Regenerating tissue into hearing cells will cure deafness in elderly
British scientists have taken a significant step toward regenerating ear cells that are critical to hearing in old age and could prevent the dizziness that accounts for 80 per cent of falls in the elderly.
Scientists at University College London (UCL) have for the first time turned ordinary tissue from the human ear into cells with hairlike fea- tures.
By regenerating cells in the ear’s “vestibular” system — which is responsible for balance — they could prevent falls and dizziness.
Human inner ear hair cells, which are also responsible for hearing, cannot regenerate, so leave people permanently deaf and unbalanced.

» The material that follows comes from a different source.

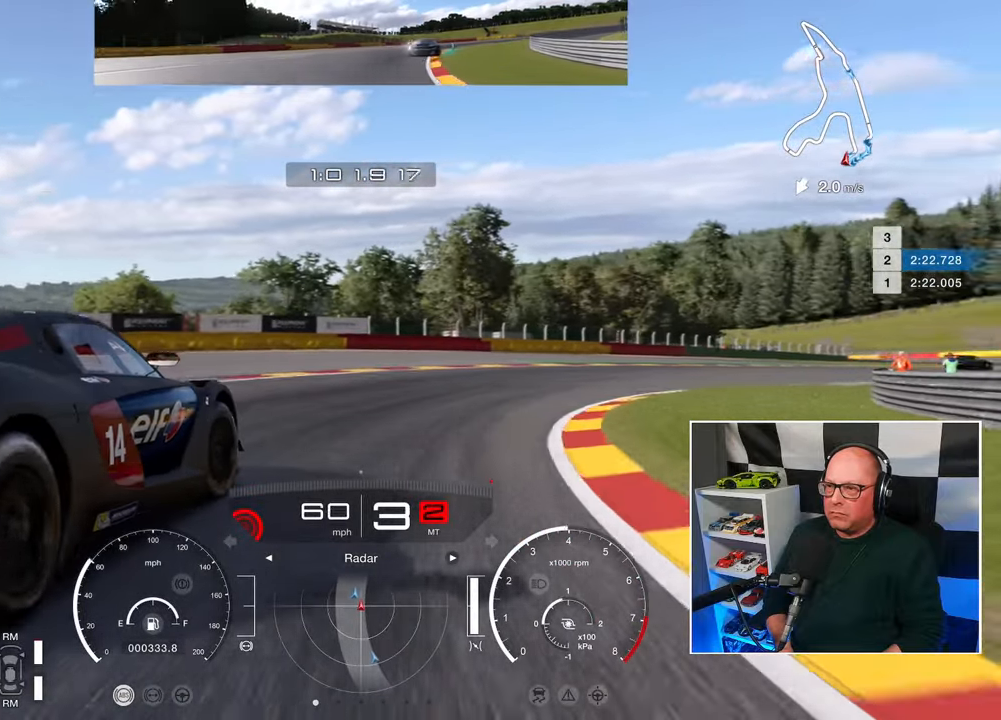
{"buttons": ["R2"], "left_stick": "up-right", "right_stick": "center", "events": []}
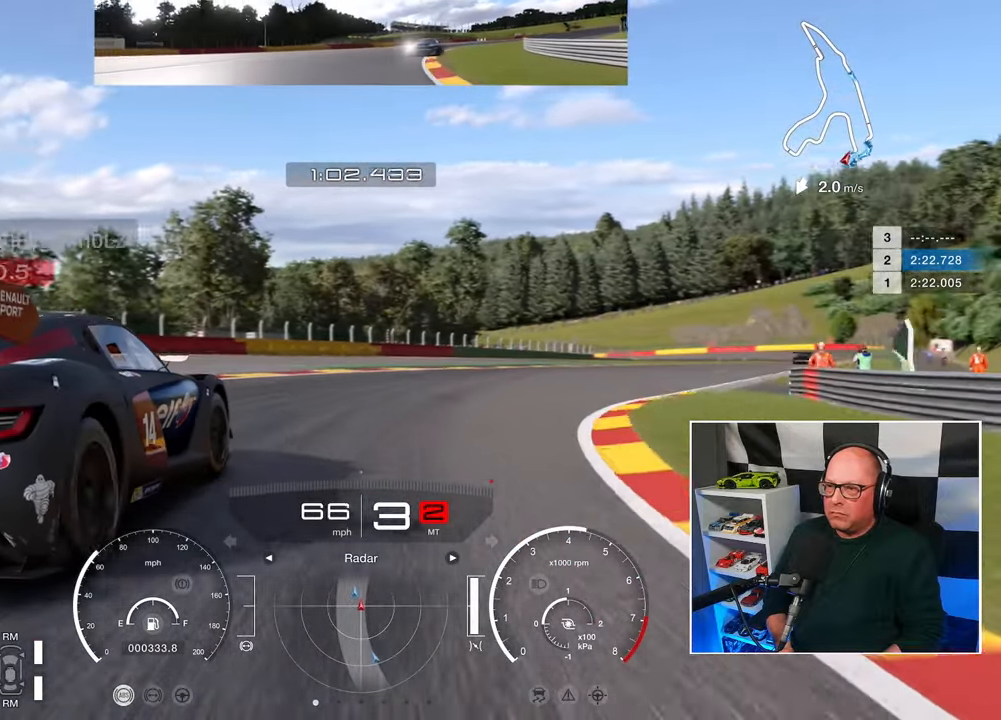
{"buttons": ["R2"], "left_stick": "up", "right_stick": "center", "events": [[483, "left_stick", "up"]]}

“We have shown that the human vestibular tissue has the capacity to generate cells with characteristics similar to hair cells,” said Ruth Taylor of UCL’s Ear Institute. “Deafness affects 50 per cent of people over the age of 60 and if our research could be extended to the cochlea it would have a major impact on the population.”

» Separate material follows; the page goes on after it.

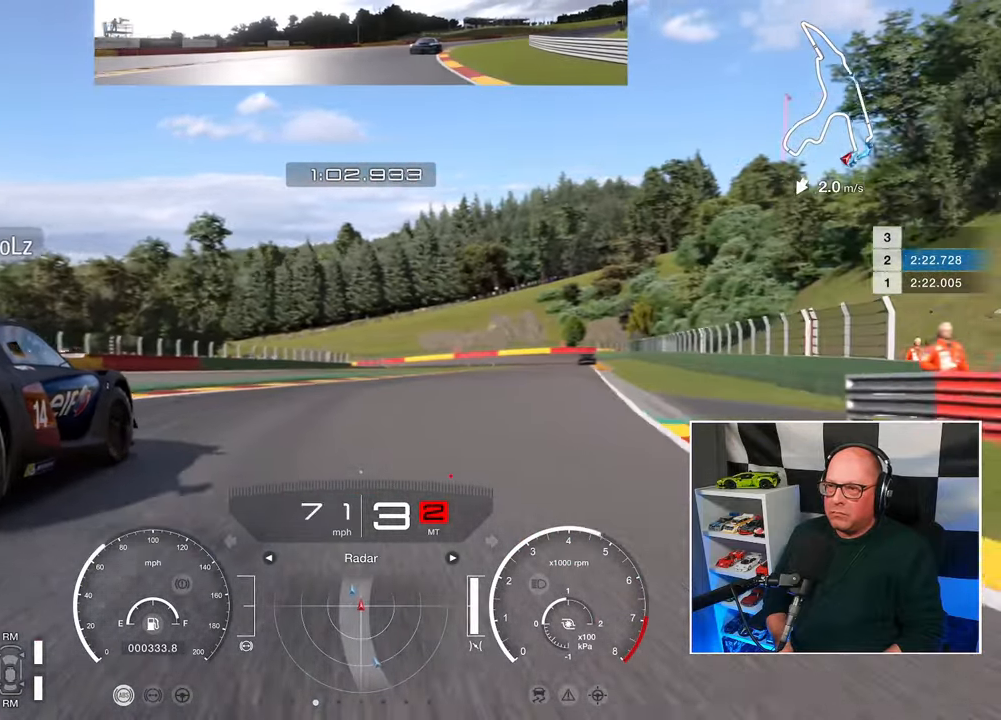
{"buttons": ["R2"], "left_stick": "up-right", "right_stick": "center", "events": [[117, "left_stick", "up-left"], [150, "L3", "down"], [317, "left_stick", "up"], [417, "L3", "up"], [417, "left_stick", "up-right"]]}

The inner ear is responsible for balance through the vestibular system, and hearing through the cochlea. Hair cells detect movement or sound, and their loss is a cause of disorders such as deafness, dizziness and imbalance.
Taylor’s team replicated in humans experiments previously done in mice, in which a gene, called Atoh1, switched on a signalling pathway through which ordinary ear tissue was regenerated as hair cells. She believed the challenge of increasing the number of cells was “not insurmountable” but it would take time and resources to generate fully functioning hair cells.